### Lecture 12: Cache-Oblivious Algorithms and Spatial Locality

#### Summary

Introduced the concept of optimal cache-oblivious algorithms. Discussed cache-oblivious matrix multiplication in theory and in practice (see handout and Cache-Oblivious Algorithms by Matteo Frigo et al below).

Discussion of spatial locality and cache lines, with examples of dot products and matrix additions (both of which are “level 1 BLAS” operations with no temporal locality); you’ll do more on this in Problem set 3.

- Lecture 12 handout: Experiments with Cache-Oblivious Matrix Multiplication (PDF)
- Lecture 12 notebook: Experiments with Memory Access and Matrices

#### Further Reading

- Automatically Tuned Linear Algebra Software (ATLAS)
- Cache-Oblivious Algorithms by Matteo Frigo, et al.
- Register Allocation in Kernel Generators (PDF) by Matteo Frigo
- Row- and column-major order on Wikipedia

### Lecture 13: LU Factorization and Partial Pivoting

#### Summary

Review of Gaussian elimination. Reviewed the fact that this gives an A=LU factorization, and that we then solve Ax=b by solving Ly=b (doing the same steps to b that we did to A during elimination to get y) and then solving Ux=y (back substitution). Emphasized that you should almost never compute A^{-1} explicitly. It is just as cheap to keep L and U around, since triangular solves are essentially the same cost as a matrix-vector multiplication. Computing A^{-1} is usually a mistake: you can’t do anything with A^{-1} that you couldn’t do with L and U, and you are wasting both computations and accuracy in computing A^{-1}. A^{-1} is useful in abstract manipulations, but whenever you see “x=A^{-1}b” you should interpret it for computational purposes as solving Ax=b by LU or some other method.

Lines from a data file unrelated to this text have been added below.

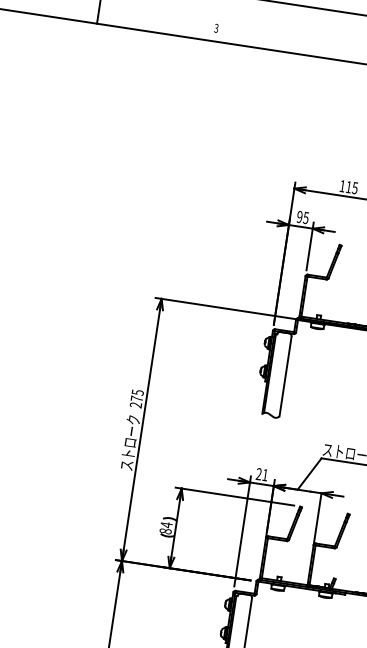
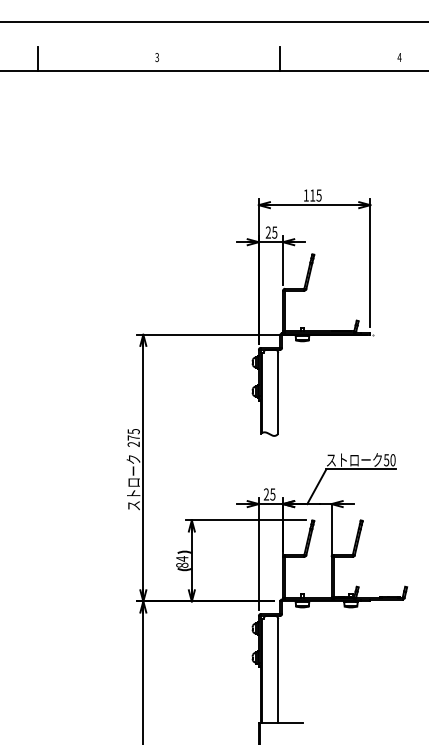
line: (337, 47) -> (280, 58), added
text: (298, 216) -> (267, 232), 95 -> 25
text: (264, 475) -> (272, 494), 21 -> 25

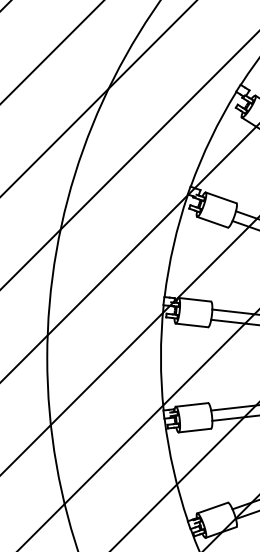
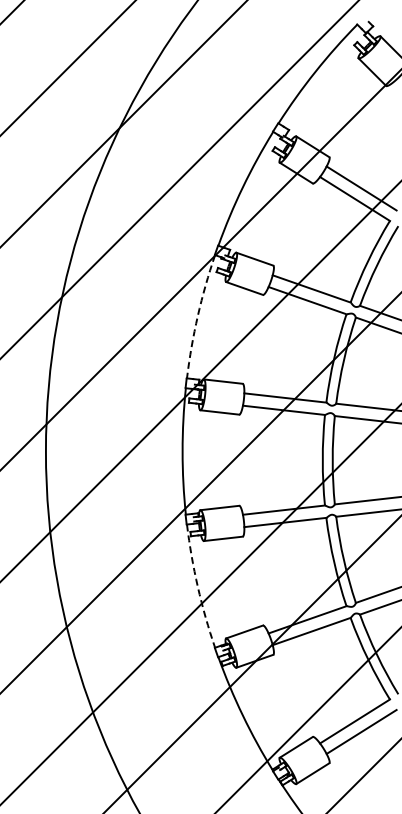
arc: (173, 245) -> (197, 316), solid -> dashed
arc: (173, 470) -> (197, 586), solid -> dashed

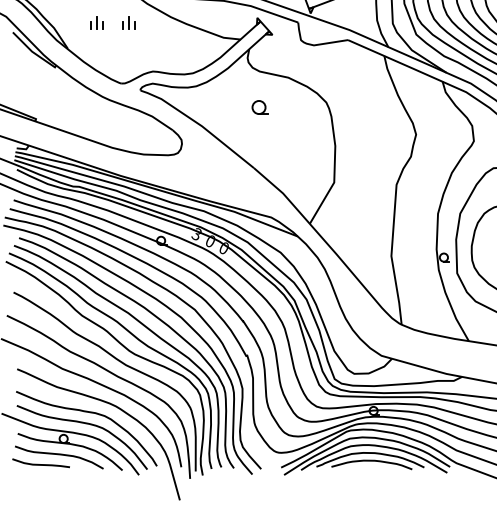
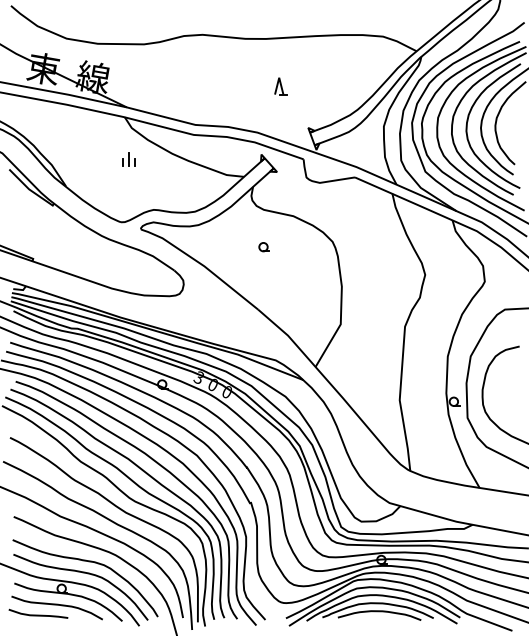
part: (96, 22) -> (95, 159), removed
part: (259, 108) -> (263, 247), size x0.62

Introduced partial pivoting, and pointed out (omitting bookkeeping details) that this can be expressed as a PA=LU factorization where P is a permutation. Began to discuss backwards stability of LU, and mentioned example where U matrix grows exponentially fast with m to point out that the backwards stability result is practically useless here, and that the (indisputable) practicality of Gaussian elimination is more a result of the types of matrices that arise in practice.

#### Further Reading

- Read “Lectures 20–23” in the textbook
*Numerical Linear Algebra*.

### Lecture 14: Cholesky Factorization and other Specialized Solvers. Eigenproblems and Schur Factorizations

#### Summary

Briefly discussed Cholesky factorization, which is Gaussian elimination for the special case of Hermitian positive-definite matrices, where we can save a factor of two in time and memory. More generally, if the matrix A has a special form, one can sometimes take advantage of this to have a more efficient Ax=b solver, for example: Hermitian positive-definite (Cholesky), tridiagonal or banded (linear-time solvers), lower/upper triangular (forward/back substitution), sparse (mostly zero—sparse-direct and iterative solvers, to be discussed later; typically only worthwhile when the matrix is much bigger than 1000×1000).

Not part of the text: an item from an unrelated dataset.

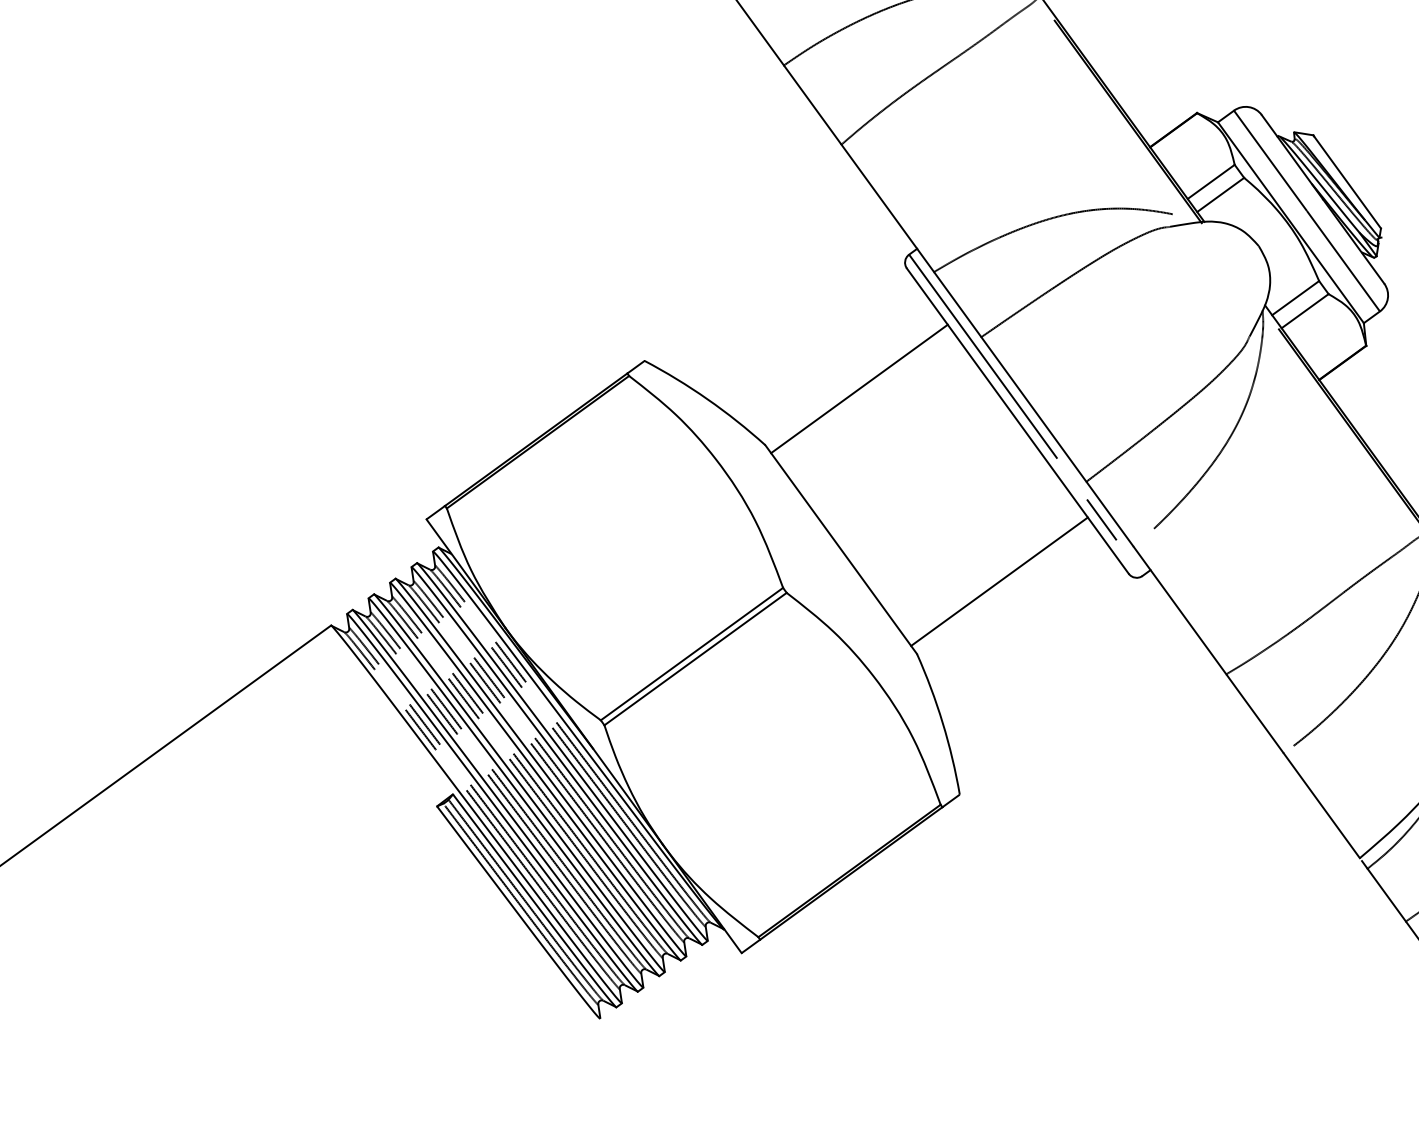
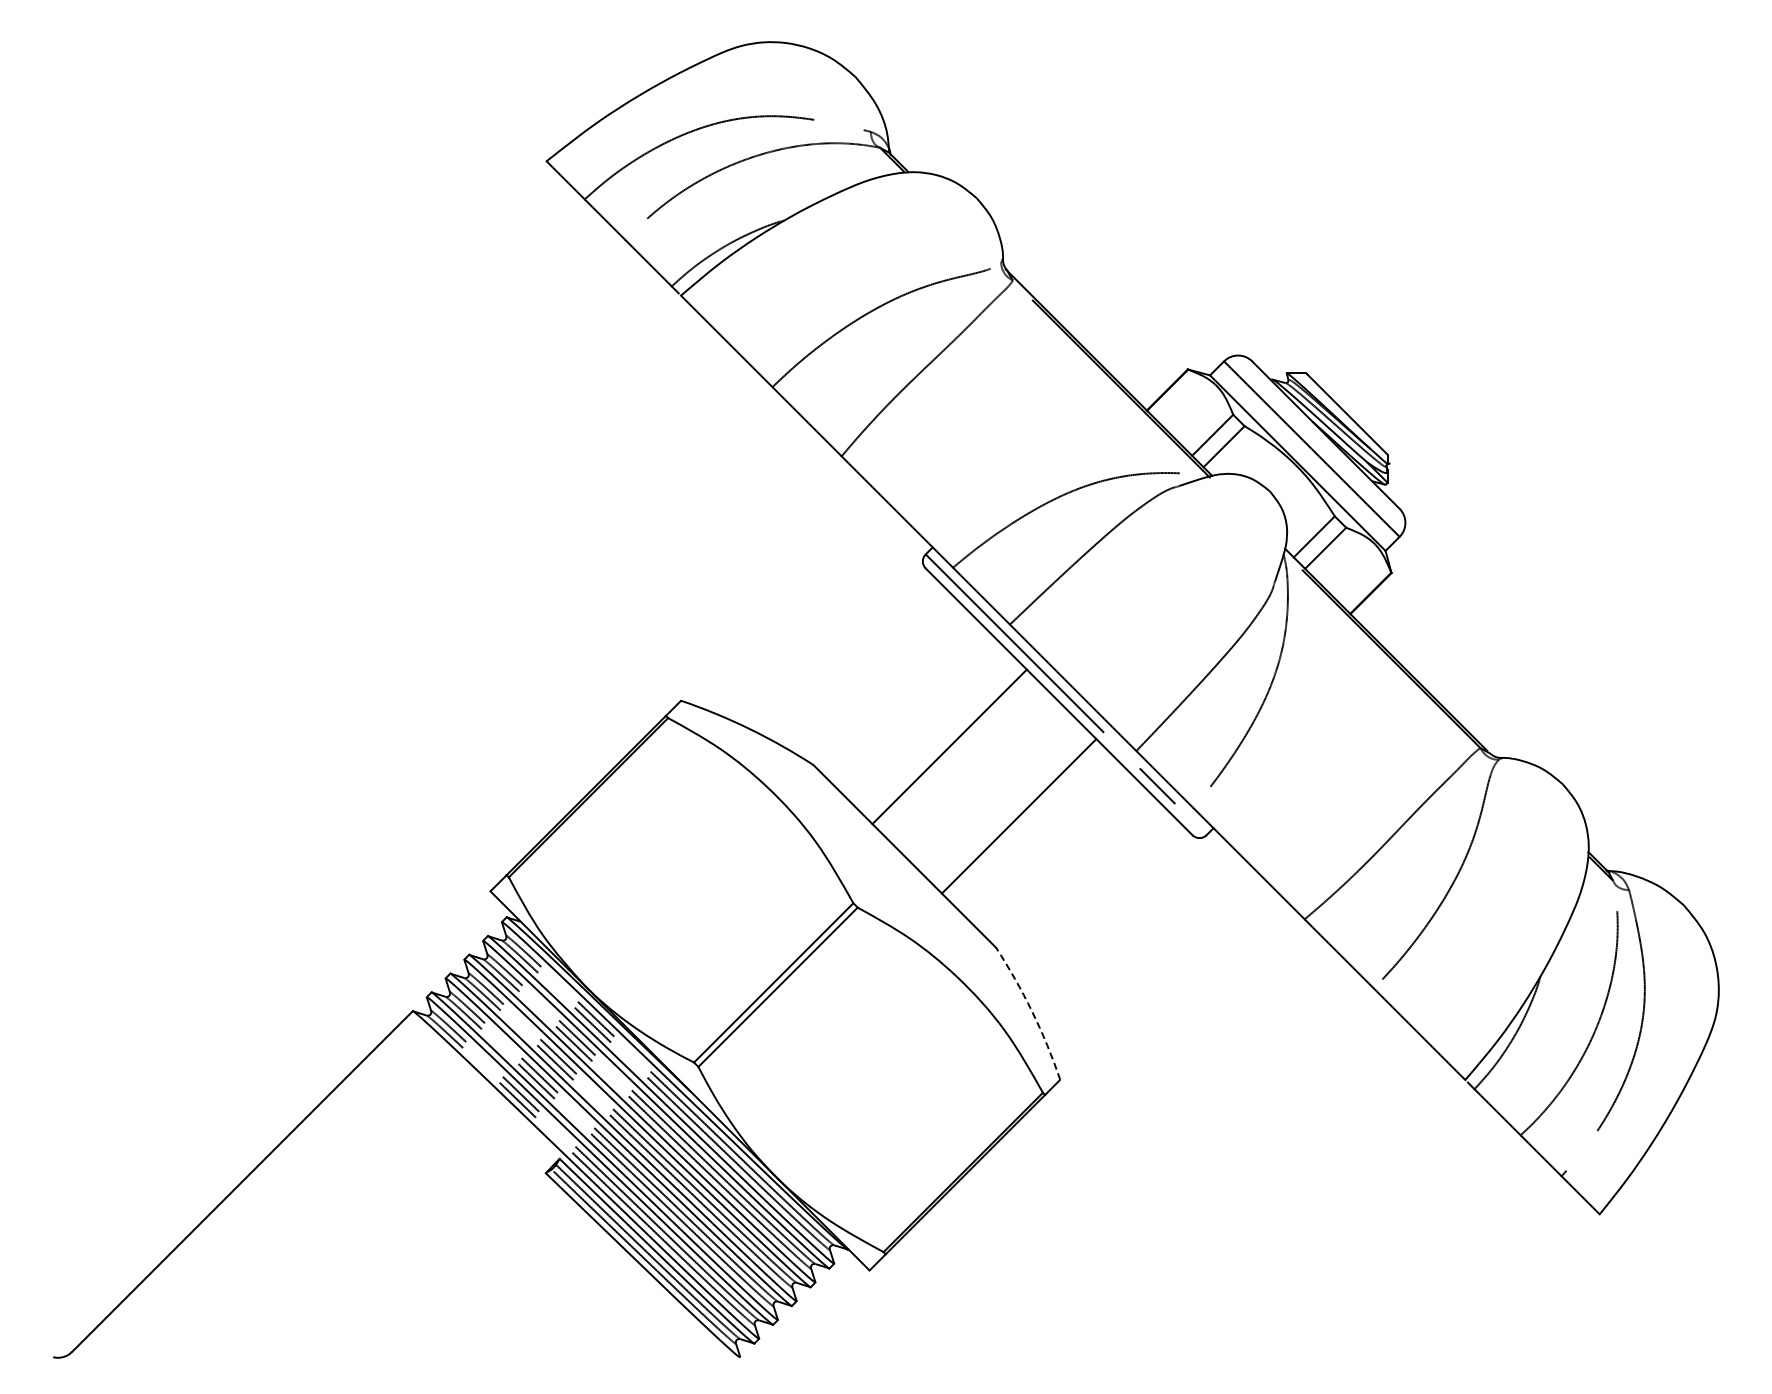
line: (859, 388) -> (949, 746), moved
line: (998, 581) -> (1018, 816), moved
arc: (943, 722) -> (1032, 1011), solid -> dashed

New topic: eigenproblems. Reviewed the usual formulation of eigenproblems and the characteristic polynomial, mentioned extensions to generalized eigenproblems and SVDs. Discussed diagonalization, defective matrices, and the generalization of the Schur factorization.

Discussed diagonalization, defective matrices, and the generalization of the Schur factorization. Proved (by induction) that every (square) matrix has a Schur factorization, and that for Hermitian matrices the Schur form is real and diagonal.

#### Further Reading

- Read “Lectures 20–23” in the textbook
*Numerical Linear Algebra*. - See all of the special cases of LAPACK’s Linear Equations.